Otherwise in terms of display outputs, NVIDIA’s reference PCB is the same as the other cards: 3x DisplayPort + 1x HDMI + 1x USB Type-C.

Finally, in terms of pricing, like all the other RTX cards, the RTX 2070 will be seeing a price hike over the last generation. The MSRP for a stock card will be $499, $120 over the launch price of the GTX 1070 and around $100 over its current list price. Meanwhile the Founders Edition card will carry a further $100 premium, pushing it to $599.

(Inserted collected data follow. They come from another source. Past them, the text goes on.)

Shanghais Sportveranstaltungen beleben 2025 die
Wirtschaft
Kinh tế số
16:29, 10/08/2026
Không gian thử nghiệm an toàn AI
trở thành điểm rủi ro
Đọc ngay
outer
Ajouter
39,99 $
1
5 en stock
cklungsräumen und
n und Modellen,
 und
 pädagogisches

However unlike the top two cards, the RTX 2070 will not be shipping on September 20^th. While NVIDIA has announced the card, both their Founders Edition card as well as partner cards will not be shipping until some point in October. Consequently, pre-orders are not available at this time. Which coincidentally brings us to our final point…

Pre-Orders Starting Now

As mentioned in the introduction to this article, NVIDIA and its board partners are already taking pre-orders on the new GeForce RTX cards. As a general piece of advice, we caution against pre-ordering new hardware until it can be properly reviewed by a reputable third party (i.e. us). However in the case of the GeForce RTX series I feel that this is especially important, as NVIDIA has provided no meaningful guidance when it comes to performance expectations. So we don’t even know how well these cards will perform relative to their Pascal predecessors on current-generation games.

None the less, unless NVIDIA is sitting on a massive launch inventory, I have to admit that I have trouble believing that retailers will remain in stock ahead of the September 20^th launch. Launch-day sell-outs have become common for video cards, and even with the unfortunate use of pre-orders here, it wouldn’t be surprising to see pre-orders run out before we reach the 20^th. So potential buyers will have some hard choices to make if they want to ensure they have a card on launch day.

Meanwhile as far as pricing is concerned, while NVIDIA does have their $999/$699/$499 baseline MSRPs, the reality is that you won’t be able to find cards at these prices. And likely won’t be able to for weeks or months. The launch-day sell-out phenomena means that board partners have prioritized higher-end card designs, with pricing to match. As of this afternoon, I have not seen an RTX 2080 card listed below $749, and most are at or over the $799 price tag of the Founders Edition card. The gap is even bigger for RTX 2080 Ti cards, where I haven’t seen any for less than $1150. So there’s certainly merit to any arguments that at least for the launch, prices are closer to $1150 and $750 respectively.

None the less, if you are looking to pre-order a card, Newegg, Amazon, and NVIDIA are all taking pre-orders while they last. So at the very least there is a reasonable choice of retailers to choose from. We have not had a chance to dig into any of the board partners’ cards yet, but it would appear that this is going to be a semi-custom launch: that is, everyone is shipping a card using NVIDIA’s reference PCB and then their own custom cooler on top of it. So cooling aside, all of the launch-day cards should offer similar features.